Exercise - Go through the records and tally the lines that include the word "left". The answer is that total alone.

#### Data records

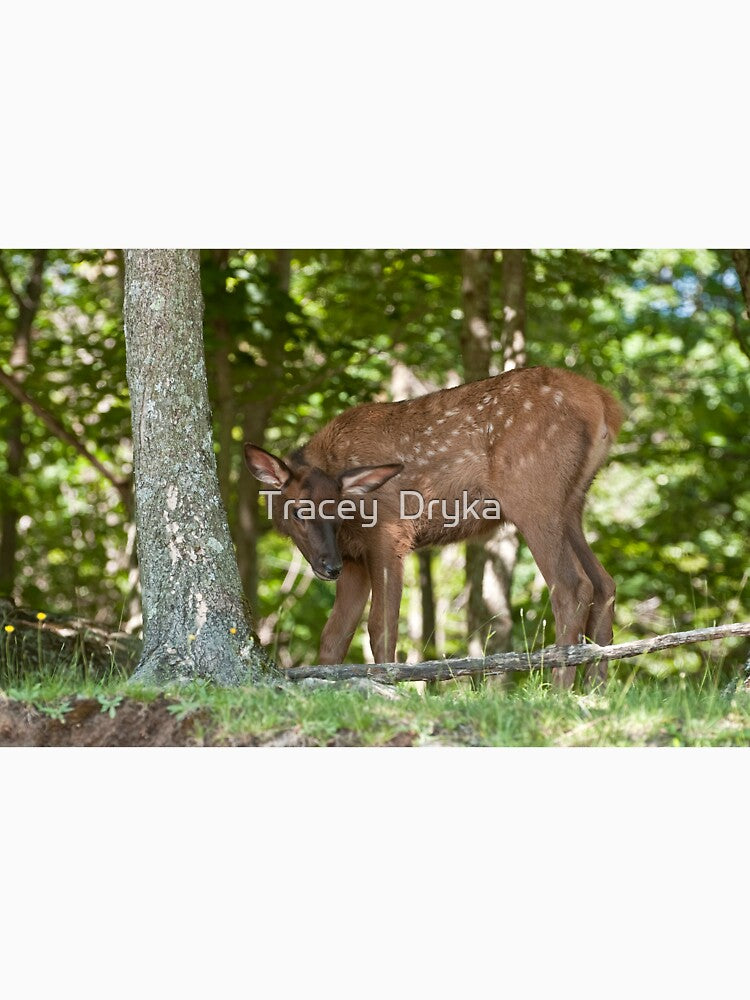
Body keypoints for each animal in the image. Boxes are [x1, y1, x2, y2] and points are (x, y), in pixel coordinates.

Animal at [244, 365, 623, 687]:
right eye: (297, 510)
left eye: (338, 510)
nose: (328, 567)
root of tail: (605, 403)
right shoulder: (353, 559)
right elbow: (334, 636)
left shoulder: (390, 532)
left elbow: (380, 625)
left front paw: (389, 684)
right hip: (571, 503)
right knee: (604, 583)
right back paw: (595, 690)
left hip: (531, 493)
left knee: (572, 585)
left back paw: (559, 690)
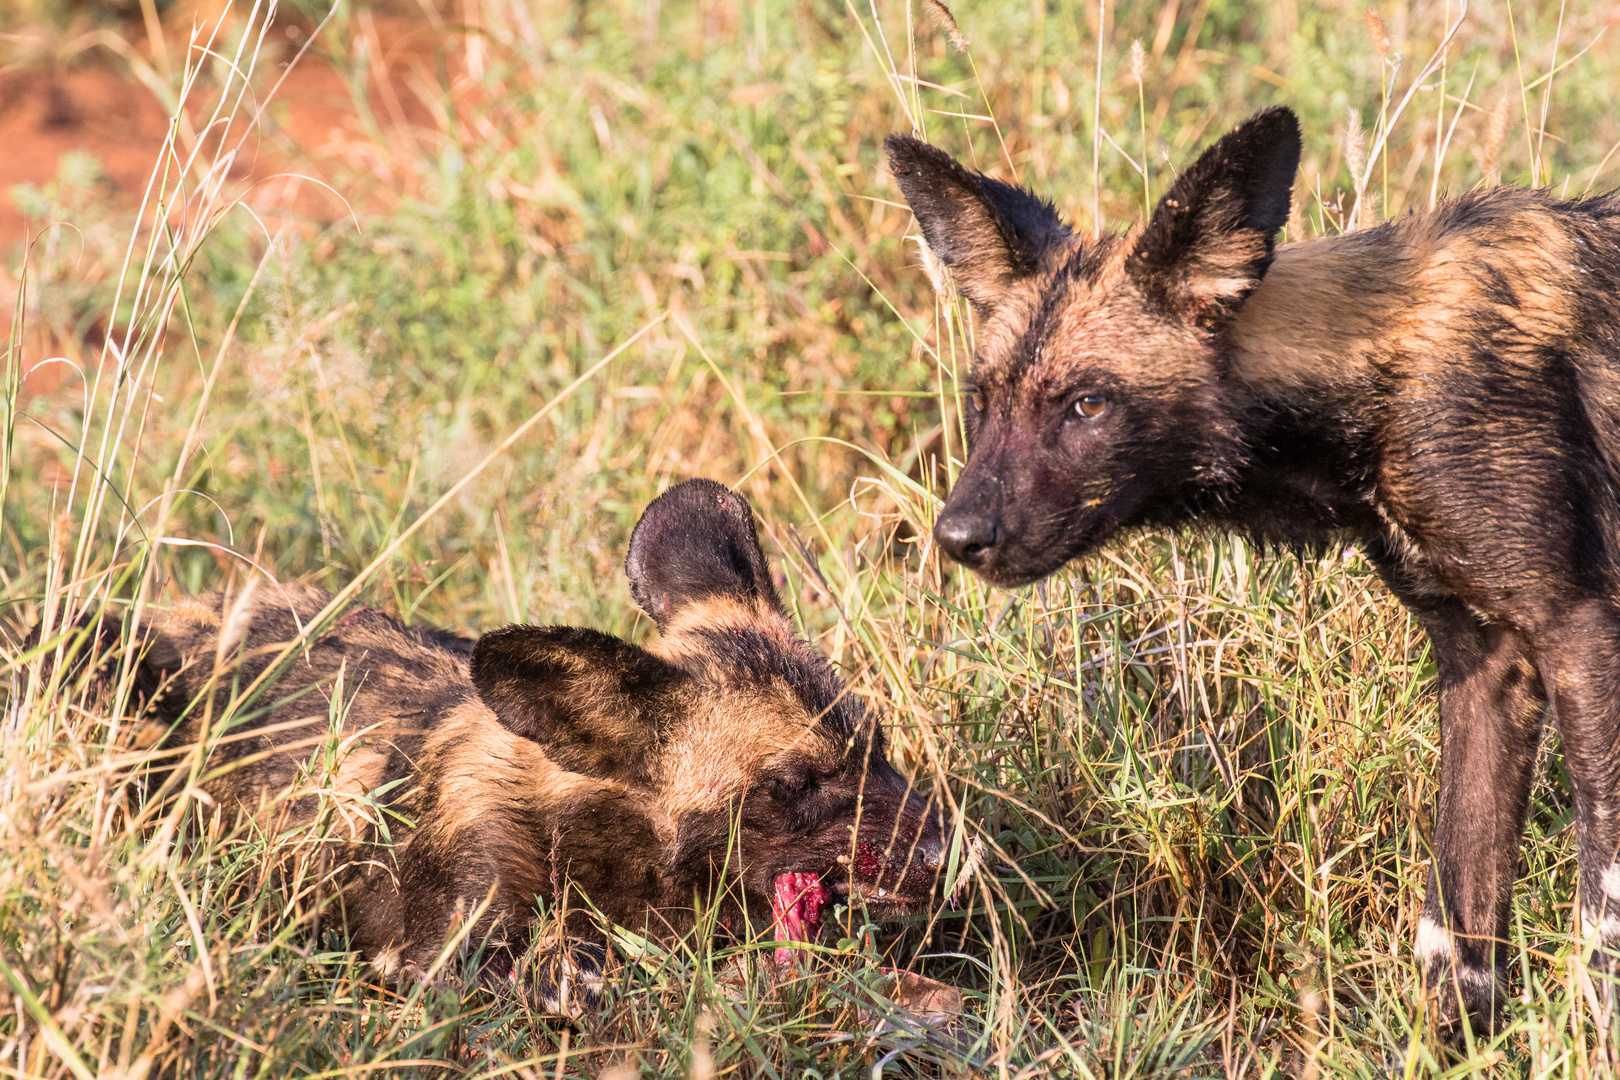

########

Task answer - 7